Pyspark streaming on Kafka


#1

Hi,

Can you please let me know how to access Kafka streaming on lab using pyspark?

I tried this but am getting below error message.

from pyspark.streaming.kafka import KafkaUtilsxs
ssc=StreamingContext(sc,5)
kafkaStream = KafkaUtils.createStream(ssc, ‘nn01.itversity.com:6667,nn02.itversity.com:6667,rm01.itversity.com:6667’, ‘spark-streaming’, {‘lingeshtest’:1})


Spark Streaming’s Kafka libraries not found in class path. Try one of the following.

  1. Include the Kafka library and its dependencies with in the
    spark-submit command as

    $ bin/spark-submit --packages org.apache.spark:spark-streaming-kafka:1.6.2 …

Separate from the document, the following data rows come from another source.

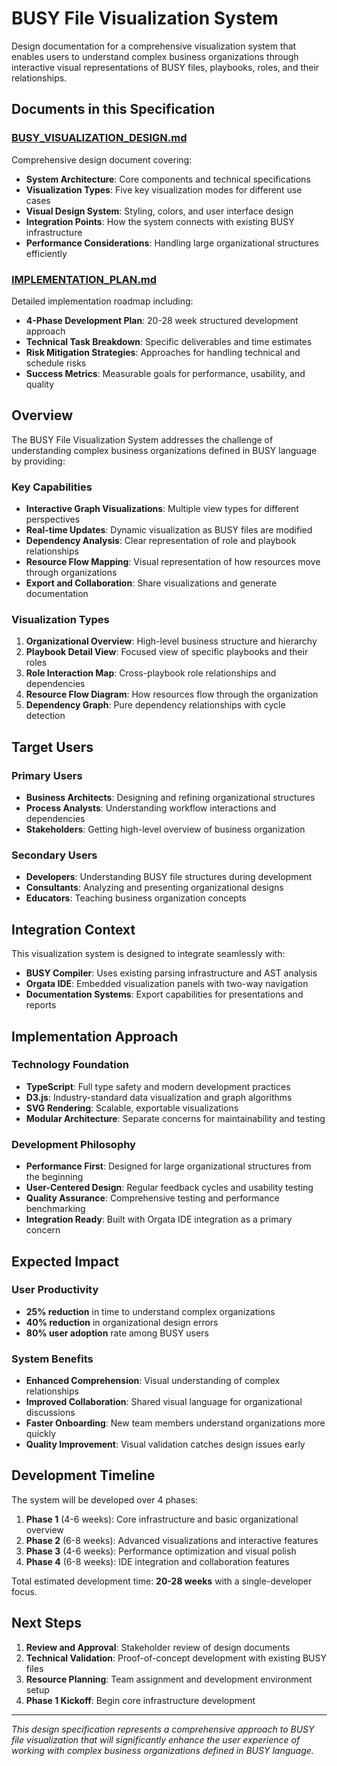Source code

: # BUSY File Visualization System

Design documentation for a comprehensive visualization system that enables users to understand complex business organizations through interactive visual representations of BUSY files, playbooks, roles, and their relationships.

## Documents in this Specification

### [BUSY_VISUALIZATION_DESIGN.md](./BUSY_VISUALIZATION_DESIGN.md)
Comprehensive design document covering:
- **System Architecture**: Core components and technical specifications
- **Visualization Types**: Five key visualization modes for different use cases
- **Visual Design System**: Styling, colors, and user interface design
- **Integration Points**: How the system connects with existing BUSY infrastructure
- **Performance Considerations**: Handling large organizational structures efficiently

### [IMPLEMENTATION_PLAN.md](./IMPLEMENTATION_PLAN.md)
Detailed implementation roadmap including:
- **4-Phase Development Plan**: 20-28 week structured development approach
- **Technical Task Breakdown**: Specific deliverables and time estimates
- **Risk Mitigation Strategies**: Approaches for handling technical and schedule risks
- **Success Metrics**: Measurable goals for performance, usability, and quality

## Overview

The BUSY File Visualization System addresses the challenge of understanding complex business organizations defined in BUSY language by providing:

### Key Capabilities
- **Interactive Graph Visualizations**: Multiple view types for different perspectives
- **Real-time Updates**: Dynamic visualization as BUSY files are modified
- **Dependency Analysis**: Clear representation of role and playbook relationships
- **Resource Flow Mapping**: Visual representation of how resources move through organizations
- **Export and Collaboration**: Share visualizations and generate documentation

### Visualization Types
1. **Organizational Overview**: High-level business structure and hierarchy
2. **Playbook Detail View**: Focused view of specific playbooks and their roles
3. **Role Interaction Map**: Cross-playbook role relationships and dependencies
4. **Resource Flow Diagram**: How resources flow through the organization
5. **Dependency Graph**: Pure dependency relationships with cycle detection

## Target Users

### Primary Users
- **Business Architects**: Designing and refining organizational structures
- **Process Analysts**: Understanding workflow interactions and dependencies
- **Stakeholders**: Getting high-level overview of business organization

### Secondary Users
- **Developers**: Understanding BUSY file structures during development
- **Consultants**: Analyzing and presenting organizational designs
- **Educators**: Teaching business organization concepts

## Integration Context

This visualization system is designed to integrate seamlessly with:
- **BUSY Compiler**: Uses existing parsing infrastructure and AST analysis
- **Orgata IDE**: Embedded visualization panels with two-way navigation
- **Documentation Systems**: Export capabilities for presentations and reports

## Implementation Approach

### Technology Foundation
- **TypeScript**: Full type safety and modern development practices
- **D3.js**: Industry-standard data visualization and graph algorithms
- **SVG Rendering**: Scalable, exportable visualizations
- **Modular Architecture**: Separate concerns for maintainability and testing

### Development Philosophy
- **Performance First**: Designed for large organizational structures from the beginning
- **User-Centered Design**: Regular feedback cycles and usability testing
- **Quality Assurance**: Comprehensive testing and performance benchmarking
- **Integration Ready**: Built with Orgata IDE integration as a primary concern

## Expected Impact

### User Productivity
- **25% reduction** in time to understand complex organizations
- **40% reduction** in organizational design errors
- **80% user adoption** rate among BUSY users

### System Benefits
- **Enhanced Comprehension**: Visual understanding of complex relationships
- **Improved Collaboration**: Shared visual language for organizational discussions
- **Faster Onboarding**: New team members understand organizations more quickly
- **Quality Improvement**: Visual validation catches design issues early

## Development Timeline

The system will be developed over 4 phases:

1. **Phase 1** (4-6 weeks): Core infrastructure and basic organizational overview
2. **Phase 2** (6-8 weeks): Advanced visualizations and interactive features
3. **Phase 3** (4-6 weeks): Performance optimization and visual polish
4. **Phase 4** (6-8 weeks): IDE integration and collaboration features

Total estimated development time: **20-28 weeks** with a single-developer focus.

## Next Steps

1. **Review and Approval**: Stakeholder review of design documents
2. **Technical Validation**: Proof-of-concept development with existing BUSY files
3. **Resource Planning**: Team assignment and development environment setup
4. **Phase 1 Kickoff**: Begin core infrastructure development

---

*This design specification represents a comprehensive approach to BUSY file visualization that will significantly enhance the user experience of working with complex business organizations defined in BUSY language.*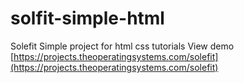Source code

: # solfit-simple-html
Solefit Simple project for html css tutorials
View demo [https://projects.theoperatingsystems.com/solefit](https://projects.theoperatingsystems.com/solefit)
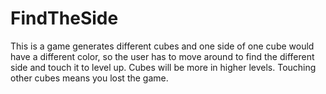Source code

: # FindTheSide
This is a game generates different cubes and one side of one cube would have a different color, 
so the user has to move around to find the different side and touch it to level up. 
Cubes will be more in higher levels. 
Touching other cubes means you lost the game.
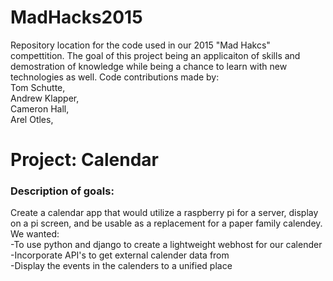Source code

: # MadHacks2015
Repository location for the code used in our 2015 "Mad Hakcs" compettition. The goal of this project being an applicaiton of skills and demostration of knowledge while being a chance to learn with new technologies as well. Code contributions made by:<br>
  Tom Schutte,<br>
  Andrew Klapper,<br>
  Cameron Hall,<br>
  Arel Otles,<br>
  
<h1>Project: Calendar</h1>
<h3>Description of goals:</h3>
<p>
Create a calendar app that would utilize a raspberry pi for a server, display on a pi screen, and be usable as a replacement for a paper family calendey. We wanted:<br>
-To use python and django to create a lightweight webhost for our calender<br>
-Incorporate API's to get external calender data from<br>
-Display the events in the calenders to a unified place<br>
</p>
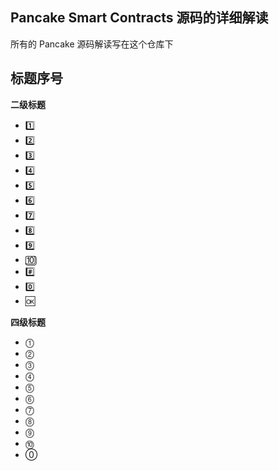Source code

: ## Pancake Smart Contracts 源码的详细解读

所有的 Pancake 源码解读写在这个仓库下

## 标题序号

**二级标题**

- 1️⃣
- 2️⃣
- 3️⃣
- 4️⃣
- 5️⃣
- 6️⃣
- 7️⃣
- 8️⃣
- 9️⃣
- 🔟
- #️⃣
- 0️⃣
- 🆗

**四级标题**

- ⓵
- ⓶
- ⓷
- ⓸
- ⓹
- ⓺
- ⓻
- ⓼
- ⓽
- ⓾
- ⓪
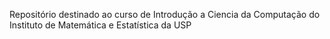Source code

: Repositório destinado ao curso de Introdução a Ciencia da Computação do Instituto de Matemática e Estatística da USP
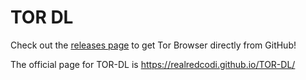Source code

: # TOR DL

Check out the [releases page](https://github.com/RealRedcodi/TOR-DL/releases) to get Tor Browser directly from GitHub!

The official page for TOR-DL is https://realredcodi.github.io/TOR-DL/
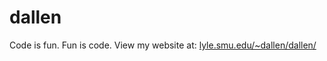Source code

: # dallen
Code is fun. Fun is code.
View my website at: <a href="lyle.smu.edu/~dallen/dallen/"> lyle.smu.edu/~dallen/dallen/ </a>
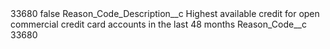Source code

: <?xml version="1.0" encoding="UTF-8"?>
<CustomMetadata xmlns="http://soap.sforce.com/2006/04/metadata" xmlns:xsi="http://www.w3.org/2001/XMLSchema-instance" xmlns:xsd="http://www.w3.org/2001/XMLSchema">
    <label>33680</label>
    <protected>false</protected>
    <values>
        <field>Reason_Code_Description__c</field>
        <value xsi:type="xsd:string">Highest available credit for open commercial credit card accounts in the last 48 months</value>
    </values>
    <values>
        <field>Reason_Code__c</field>
        <value xsi:type="xsd:string">33680</value>
    </values>
</CustomMetadata>
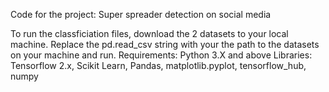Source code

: Code for the project: Super spreader detection on social media

To run the classficiation files, download the 2 datasets to your local machine. Replace the pd.read_csv string with your the path to the datasets on your machine and run. 
Requirements: Python 3.X and above
Libraries: Tensorflow 2.x, Scikit Learn, Pandas, matplotlib.pyplot, tensorflow_hub, numpy
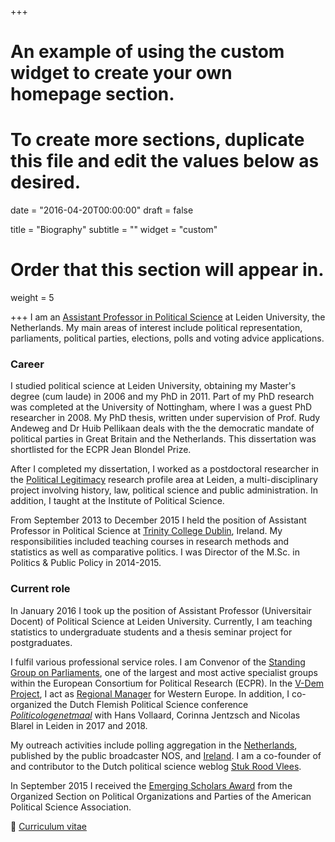 +++
# An example of using the custom widget to create your own homepage section.
# To create more sections, duplicate this file and edit the values below as desired.

date = "2016-04-20T00:00:00"
draft = false

title = "Biography"
subtitle = ""
widget = "custom"

# Order that this section will appear in.
weight = 5

+++
I am an [Assistant Professor in Political Science](https://www.universiteitleiden.nl/en/staffmembers/tom-louwerse) at Leiden University, the Netherlands. My main areas of interest include political representation, parliaments, political parties, elections, polls and voting advice applications.

### Career
I studied political science at Leiden University, obtaining my Master's degree (cum laude) in 2006 and my PhD in 2011. Part of my PhD research was completed at the University of Nottingham, where I was a guest PhD researcher in 2008. My PhD thesis, written under supervision of Prof. Rudy Andeweg and Dr Huib Pellikaan deals with the the democratic mandate of political parties in Great Britain and the Netherlands. This dissertation was shortlisted for the ECPR Jean Blondel Prize.

After I completed my dissertation, I worked as a postdoctoral researcher in the [Political Legitimacy](https://www.universiteitleiden.nl/en/research-focus-areas/political-legitimacy) research profile area at Leiden, a multi-disciplinary project involving history, law, political science and public administration. In addition, I taught at the Institute of Political Science.

From September 2013 to December 2015 I held the position of Assistant Professor in Political Science at [Trinity College Dublin](http://www.tcd.ie/Political_Science/), Ireland. My responsibilities included teaching courses in research methods and statistics as well as comparative politics. I was Director of the M.Sc. in Politics & Public Policy in 2014-2015.

### Current role
In January 2016 I took up the position of Assistant Professor (Universitair Docent) of Political Science at Leiden University. Currently, I am teaching statistics to undergraduate students and a thesis seminar project for postgraduates.

I fulfil various professional service roles. I am Convenor of the [Standing Group on Parliaments](http://standinggroups.ecpr.eu/parliaments/), one of the largest and most active specialist groups within the European Consortium for Political Research (ECPR). In the [V-Dem Project](https://www.v-dem.net/en/), I act as [Regional Manager](https://www.v-dem.net/en/team/regional-managers/) for Western Europe. In addition, I co-organized the Dutch Flemish Political Science conference [*Politicologenetmaal*](http://politicologenetmaal.eu/) with Hans Vollaard, Corinna Jentzsch and Nicolas Blarel in Leiden in 2017 and 2018.

My outreach activities include polling aggregation in the [Netherlands](http://peilingwijzer.tomlouwerse.nl/), published by the public broadcaster NOS, and [Ireland](http://www.pollingindicator.com/). I am a co-founder of and contributor to the Dutch political science weblog [Stuk Rood Vlees](http://www.stukroodvlees.nl/).

In September 2015 I received the [Emerging Scholars Award](http://www.apsanet.org/section-5-Emerging-Scholars-Award) from the Organized Section on Political Organizations and Parties of the American Political Science Association. 

:page_facing_up: [Curriculum vitae](pdf/CV.pdf)

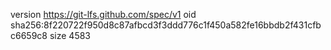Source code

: version https://git-lfs.github.com/spec/v1
oid sha256:8f220722f950d8c87afbcd3f3ddd776c1f450a582fe16bbdb2f431cfbc6659c8
size 4583
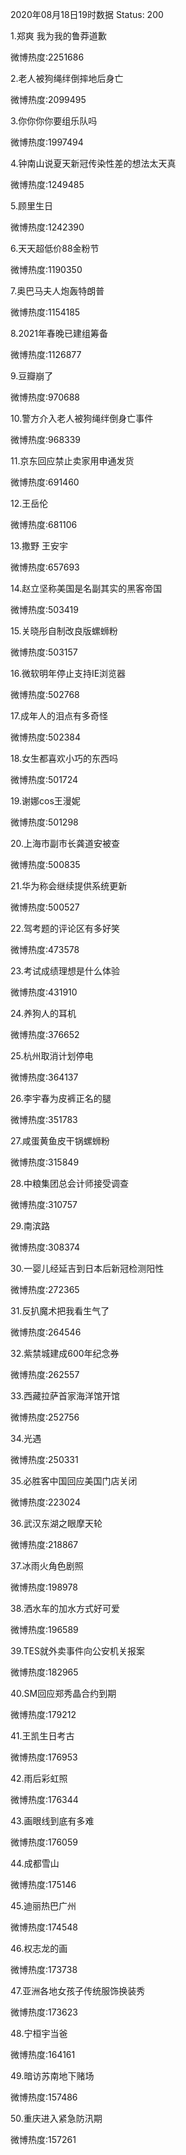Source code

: 2020年08月18日19时数据
Status: 200

1.郑爽 我为我的鲁莽道歉

微博热度:2251686

2.老人被狗绳绊倒摔地后身亡

微博热度:2099495

3.你你你你要组乐队吗

微博热度:1997494

4.钟南山说夏天新冠传染性差的想法太天真

微博热度:1249485

5.顾里生日

微博热度:1242390

6.天天超低价88金粉节

微博热度:1190350

7.奥巴马夫人炮轰特朗普

微博热度:1154185

8.2021年春晚已建组筹备

微博热度:1126877

9.豆瓣崩了

微博热度:970688

10.警方介入老人被狗绳绊倒身亡事件

微博热度:968339

11.京东回应禁止卖家用申通发货

微博热度:691460

12.王岳伦

微博热度:681106

13.撒野 王安宇

微博热度:657693

14.赵立坚称美国是名副其实的黑客帝国

微博热度:503419

15.关晓彤自制改良版螺蛳粉

微博热度:503157

16.微软明年停止支持IE浏览器

微博热度:502768

17.成年人的泪点有多奇怪

微博热度:502384

18.女生都喜欢小巧的东西吗

微博热度:501724

19.谢娜cos王漫妮

微博热度:501298

20.上海市副市长龚道安被查

微博热度:500835

21.华为称会继续提供系统更新

微博热度:500527

22.驾考题的评论区有多好笑

微博热度:473578

23.考试成绩理想是什么体验

微博热度:431910

24.养狗人的耳机

微博热度:376652

25.杭州取消计划停电

微博热度:364137

26.李宇春为皮裤正名的腿

微博热度:351783

27.咸蛋黄鱼皮干锅螺蛳粉

微博热度:315849

28.中粮集团总会计师接受调查

微博热度:310757

29.南滨路

微博热度:308374

30.一婴儿经延吉到日本后新冠检测阳性

微博热度:272365

31.反扒魔术把我看生气了

微博热度:264546

32.紫禁城建成600年纪念券

微博热度:262557

33.西藏拉萨首家海洋馆开馆

微博热度:252756

34.光遇

微博热度:250331

35.必胜客中国回应美国门店关闭

微博热度:223024

36.武汉东湖之眼摩天轮

微博热度:218867

37.冰雨火角色剧照

微博热度:198978

38.洒水车的加水方式好可爱

微博热度:196589

39.TES就外卖事件向公安机关报案

微博热度:182965

40.SM回应郑秀晶合约到期

微博热度:179212

41.王凯生日考古

微博热度:176953

42.雨后彩虹照

微博热度:176344

43.画眼线到底有多难

微博热度:176059

44.成都雪山

微博热度:175146

45.迪丽热巴广州

微博热度:174548

46.权志龙的画

微博热度:173738

47.亚洲各地女孩子传统服饰换装秀

微博热度:173623

48.宁桓宇当爸

微博热度:164161

49.暗访苏南地下赌场

微博热度:157486

50.重庆进入紧急防汛期

微博热度:157261

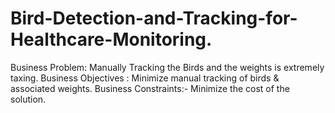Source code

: # Bird-Detection-and-Tracking-for-Healthcare-Monitoring.
Business Problem: Manually Tracking the Birds and the weights is extremely taxing. Business Objectives : Minimize manual tracking of birds &amp; associated weights. Business Constraints:- Minimize the cost of the solution.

  2. Download the JAR of the artifact from Maven Central http://search.maven.org/,
    Group Id = org.apache.spark, Artifact Id = spark-streaming-kafka-assembly, Version = 1.6.2.
    Then, include the jar in the spark-submit command as

    $ bin/spark-submit --jars <spark-streaming-kafka-assembly.jar> …



#2

Can anyone help me ? I would like to use Kafka from lab to stream that data using python. Could anyone let me know if there is any configuration i have to change.